▶ **Instructions to follow**:
The result should be an exact copy of every record, with no pictures kept.

▶ **Records shown**:

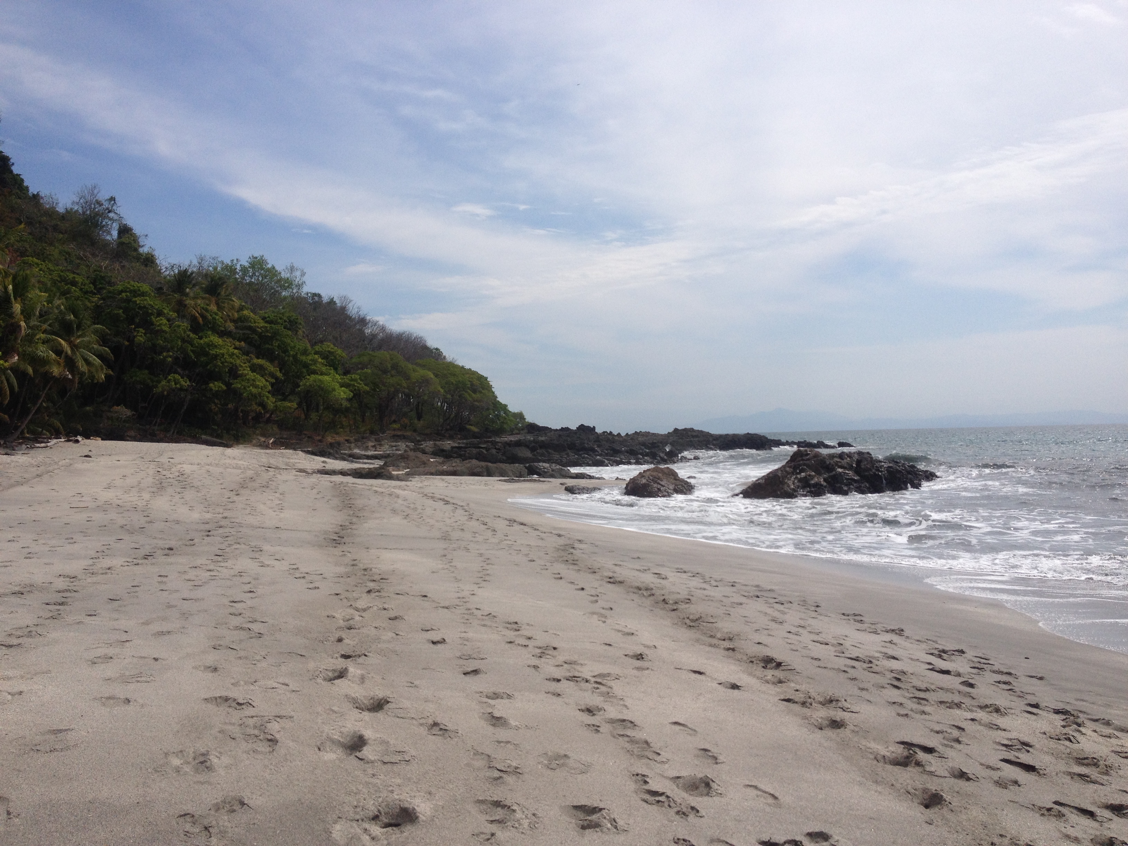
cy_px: 423
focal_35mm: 35
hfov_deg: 52.6
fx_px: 1141
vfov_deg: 40.7
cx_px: 564
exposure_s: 1/4255
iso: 50
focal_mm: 4.28
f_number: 2.4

▶ **Exercise result**:
cy_px: 423
focal_35mm: 35
hfov_deg: 52.6
fx_px: 1141
vfov_deg: 40.7
cx_px: 564
exposure_s: 1/4255
iso: 50
focal_mm: 4.28
f_number: 2.4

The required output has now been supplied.